Ni siquiera los perros, de Jon McGregor
Cómo escribir sobre el dolor de lo que no se puede ver. Podría estar ahí. En cualquier parte. En las letras de las palabras o en los signos de puntuación. O en una de esas terapias de grupo donde todos se mienten y cuentan tragedias que no existieron nunca para justificarse. Porque esto, las charlas, siempre se trata de lo mismo. De inventar razones para que los demás, los de las vidas ordenadas de ahí afuera, duerman tranquilos. Así que nadie dice que en realidad todo fue bien. Que fue solo la apatía. O una inmensa tristeza. O el desgaste. O las pocas ganas. Sí, sobre todo las pocas ganas. No hablan de manos huecas o risas enganchadas a la vía del tren. Ni del tiempo avanzando de prisa. Devorándoles. O de las malas decisiones. Solo era eso. Una tras otra. Esa incapacidad de encontrar un hueco donde encajar. Pero ellos no lo cuentan. Todos se guardan la verdad. La que tira por debajo de la piel, hueca, que no protege. Tendría que hacerlo. Tendría que volverse de hormigón y evitar que según qué cosas dolieran.
Ni siquiera los perros (Even the Dogs en el original) es el acertado título que le da Jon McGregor a esta novela, la tercera que escribe, en la que centra la atención en una serie de personajes adictos a las drogas y al alcohol, vulnerables, que buscan como sea el contacto de otra piel. En ella Robert Radcliffe desearía sentir cualquier tipo de cosas, aunque fuera el dolor. Pero es diciembre y él está muerto y no hay nadie allí. Nadie que le vea. Nadie que le escuche, aunque tampoco le lleguen las palabras para contar su verdad, encerrada en el fondo de una botella vacía de whisky.
Poco a poco el relato, acordonado por la policía y diseccionado por un forense, se va llenando de personajes, conocidos, amigos o familiares del difunto, que han acudido a contemplar la escena o a acompañarle mientras le evocan y reconstruyen sus últimos momentos, tratando de averiguar qué ocurrió con Robert. La narración crece en torno a ellos, que se van cediendo la palabra, como en uno de esos grupos de terapia, pero contados por una única voz. Todos tienen sus razones de haber llegado hasta allí, pero eso es lo de menos. Lo que importa es cómo se sienten ahora, cómo, por encima de todo lo demás, les pueden las ansias por colocarse y no pensar. O casi. Porque también les vence esa sensación fría de que nadie sea capaz de atravesarles la piel y llegar a ellos.

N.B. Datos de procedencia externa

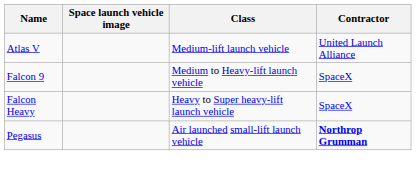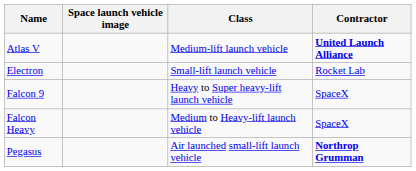Atlas V | Contractor: normal -> bold
+ row: Electron | Small-lift launch vehicle | Rocket Lab
Falcon 9 | Class: Medium to Heavy-lift launch vehicle -> Heavy to Super heavy-lift launch vehicle
Falcon Heavy | Class: Heavy to Super heavy-lift launch vehicle -> Medium to Heavy-lift launch vehicle
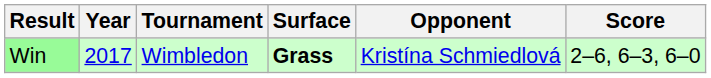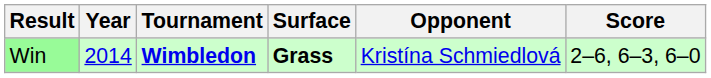Win | Year: 2017 -> 2014
Win | Tournament: normal -> bold
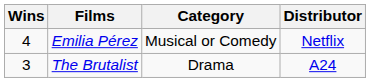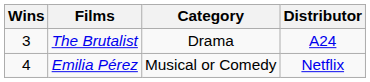rows swapped: Emilia Pérez <-> The Brutalist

Si bien es cierto que Ni siquiera los perros a veces roza algunos lugares comunes, su lectura es un auténtico placer gracias a la sensibilidad del escritor inglés, que juega con los signos de puntuación, los tiempos y las palabras hasta acabar construyendo una poderosa voz narrativa que viene y va, que se interrumpe, que crece, que vuelve, a veces, con frases inconclusas que parecen saltos al vacío. La caída es dura pero al fondo se despliega una red delicada de palabras.
McGregor trata con sumo cuidado, sensibilidad y empatía a cada uno de sus personajes. Tanto como para buscarles un lugar en su novela. Una especie de justicia, la de devolver a las personas al sitio que les pertenece. Un rincón plagado de lirismo, a veces cruel y otras emotivo, como siempre que escribe este autor que como ya demostrara en Si nadie habla de las cosas que importan, va siempre a lo defectuoso, a lo que ocurre cuando este sistema imperfecto de sociedad se limita a dar la espalda.